RIS ID

63930

Publication Details

Au, M., Kapadia, A. & Susilo, W. (2012). BLACR: TTP-free blacklistable anonymous credentials with reputation. NDSS Symposium 2012: 19th Network & Distributed System Security Symposium (pp. 1-17). USA: Internet Society.

Abstract

Anonymous authentication can give users the license to misbehave since there is no fear of retribution. As a deterrent, or means to revocation, various schemes for accountable anonymity feature some kind of (possibly distributed) trusted third party (TTP) with the power to identify or link misbehaving users.
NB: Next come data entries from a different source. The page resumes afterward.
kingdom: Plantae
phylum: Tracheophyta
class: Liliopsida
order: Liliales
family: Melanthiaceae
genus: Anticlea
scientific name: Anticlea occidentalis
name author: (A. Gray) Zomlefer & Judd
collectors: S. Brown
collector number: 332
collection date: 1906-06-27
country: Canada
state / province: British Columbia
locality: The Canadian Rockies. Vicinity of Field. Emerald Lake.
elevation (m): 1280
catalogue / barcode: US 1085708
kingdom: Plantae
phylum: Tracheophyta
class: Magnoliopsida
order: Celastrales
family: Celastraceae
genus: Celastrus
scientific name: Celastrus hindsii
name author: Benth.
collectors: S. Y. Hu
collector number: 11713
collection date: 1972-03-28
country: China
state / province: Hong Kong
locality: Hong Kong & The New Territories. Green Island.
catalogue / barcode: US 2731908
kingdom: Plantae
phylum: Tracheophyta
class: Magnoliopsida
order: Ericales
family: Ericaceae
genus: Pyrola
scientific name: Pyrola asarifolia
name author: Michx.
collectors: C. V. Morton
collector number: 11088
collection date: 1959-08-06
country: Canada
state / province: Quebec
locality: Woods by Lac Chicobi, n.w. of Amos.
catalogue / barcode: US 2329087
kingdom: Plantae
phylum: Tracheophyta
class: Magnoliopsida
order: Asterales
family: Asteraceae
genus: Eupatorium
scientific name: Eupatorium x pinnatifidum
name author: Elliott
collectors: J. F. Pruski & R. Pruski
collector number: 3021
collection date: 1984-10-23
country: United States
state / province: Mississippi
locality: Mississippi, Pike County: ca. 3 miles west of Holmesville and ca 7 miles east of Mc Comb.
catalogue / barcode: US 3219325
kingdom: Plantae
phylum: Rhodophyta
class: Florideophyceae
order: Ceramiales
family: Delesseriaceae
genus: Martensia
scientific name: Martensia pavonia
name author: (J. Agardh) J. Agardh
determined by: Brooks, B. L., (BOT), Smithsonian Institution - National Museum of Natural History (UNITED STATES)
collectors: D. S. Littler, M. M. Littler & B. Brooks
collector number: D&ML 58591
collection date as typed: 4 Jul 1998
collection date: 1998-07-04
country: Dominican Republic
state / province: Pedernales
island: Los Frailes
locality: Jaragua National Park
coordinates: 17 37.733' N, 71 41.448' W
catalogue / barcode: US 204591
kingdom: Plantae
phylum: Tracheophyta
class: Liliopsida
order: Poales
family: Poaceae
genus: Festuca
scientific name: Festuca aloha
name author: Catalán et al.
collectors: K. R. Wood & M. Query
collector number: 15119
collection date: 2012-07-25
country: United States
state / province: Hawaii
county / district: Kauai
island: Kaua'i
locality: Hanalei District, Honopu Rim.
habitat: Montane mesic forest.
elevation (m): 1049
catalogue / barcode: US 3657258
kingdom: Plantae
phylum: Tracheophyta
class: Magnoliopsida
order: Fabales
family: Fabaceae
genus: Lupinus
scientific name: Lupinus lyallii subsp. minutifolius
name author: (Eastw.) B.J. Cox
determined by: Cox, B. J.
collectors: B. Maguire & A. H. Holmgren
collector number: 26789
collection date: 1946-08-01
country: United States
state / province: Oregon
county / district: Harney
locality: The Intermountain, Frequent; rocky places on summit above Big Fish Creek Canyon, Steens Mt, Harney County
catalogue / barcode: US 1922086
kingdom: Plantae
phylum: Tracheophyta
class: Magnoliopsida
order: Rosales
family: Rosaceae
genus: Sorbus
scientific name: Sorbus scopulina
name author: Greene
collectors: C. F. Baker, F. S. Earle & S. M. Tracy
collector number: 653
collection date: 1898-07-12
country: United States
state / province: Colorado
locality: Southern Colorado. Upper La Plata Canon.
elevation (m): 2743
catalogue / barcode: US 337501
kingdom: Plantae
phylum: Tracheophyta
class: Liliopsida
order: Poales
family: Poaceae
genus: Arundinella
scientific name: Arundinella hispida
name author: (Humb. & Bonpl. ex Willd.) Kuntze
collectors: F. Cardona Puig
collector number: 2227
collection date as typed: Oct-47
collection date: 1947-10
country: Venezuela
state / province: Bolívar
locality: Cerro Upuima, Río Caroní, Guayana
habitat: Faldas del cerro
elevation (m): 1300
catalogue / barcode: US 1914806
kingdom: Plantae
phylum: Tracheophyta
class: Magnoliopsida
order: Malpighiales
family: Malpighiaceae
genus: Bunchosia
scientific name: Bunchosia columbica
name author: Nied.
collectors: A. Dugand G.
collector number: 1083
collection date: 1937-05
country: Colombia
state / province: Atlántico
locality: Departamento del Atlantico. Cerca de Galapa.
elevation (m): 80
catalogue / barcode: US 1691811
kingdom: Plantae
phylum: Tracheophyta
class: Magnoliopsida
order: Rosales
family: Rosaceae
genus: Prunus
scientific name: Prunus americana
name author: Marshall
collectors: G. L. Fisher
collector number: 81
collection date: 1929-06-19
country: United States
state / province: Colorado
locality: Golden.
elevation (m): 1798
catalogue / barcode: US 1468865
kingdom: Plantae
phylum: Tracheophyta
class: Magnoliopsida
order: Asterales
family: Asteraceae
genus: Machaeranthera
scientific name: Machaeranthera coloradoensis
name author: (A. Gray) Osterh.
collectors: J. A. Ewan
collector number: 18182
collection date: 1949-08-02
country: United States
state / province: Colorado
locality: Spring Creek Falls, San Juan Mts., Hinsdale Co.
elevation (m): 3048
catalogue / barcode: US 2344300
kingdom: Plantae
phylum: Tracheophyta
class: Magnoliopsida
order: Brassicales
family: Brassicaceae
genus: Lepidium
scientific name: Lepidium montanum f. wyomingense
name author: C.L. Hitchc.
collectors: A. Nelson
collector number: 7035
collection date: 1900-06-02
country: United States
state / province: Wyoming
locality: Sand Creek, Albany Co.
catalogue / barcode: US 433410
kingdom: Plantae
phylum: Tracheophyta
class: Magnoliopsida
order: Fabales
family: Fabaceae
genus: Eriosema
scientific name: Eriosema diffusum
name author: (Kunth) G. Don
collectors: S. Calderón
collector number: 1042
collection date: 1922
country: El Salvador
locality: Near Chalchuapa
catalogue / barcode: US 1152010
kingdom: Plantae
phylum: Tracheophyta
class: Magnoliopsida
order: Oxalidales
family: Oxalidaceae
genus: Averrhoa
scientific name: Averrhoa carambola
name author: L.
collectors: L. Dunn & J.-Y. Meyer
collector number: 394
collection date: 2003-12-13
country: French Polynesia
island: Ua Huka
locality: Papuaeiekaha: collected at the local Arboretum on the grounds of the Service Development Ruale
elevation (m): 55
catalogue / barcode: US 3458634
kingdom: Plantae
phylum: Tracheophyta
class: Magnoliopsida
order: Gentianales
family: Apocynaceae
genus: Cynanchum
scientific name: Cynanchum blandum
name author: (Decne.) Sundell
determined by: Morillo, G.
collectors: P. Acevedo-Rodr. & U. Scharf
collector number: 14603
Recently, schemes such as BLAC and PEREA showed how anonymous revocation can be achieved without such TTPs—anonymous users can be revoked if they misbehave, and yet nobody can identify or link such users cryptographically. Despite being the state of the art in anonymous revocation, these schemes allow only a basic form of revocation amounting to ‘revoke anybody with d or more misbehaviors’ or ‘revoke anybody whose combined misbehavior score is too high’ (where misbehaviors are assigned a ‘severity’ score). We present BLACR, which significantly advances anonymous revocation in three ways: 1) It constitutes a first attempt to generalize reputation-based anonymous revocation, where negative or positive scores can be assigned to anonymous sessions across multiple categories. Servers can block users based on policies, which specify a boolean combination of reputations in these categories; 2) We present a weighted extension, which allows the total severity score to ramp up for multiple misbehaviors by the same user; and, 3) We make a significant improvement in authentication times through a technique we call express lane authentication, which makes reputation-based anonymous revocation practical.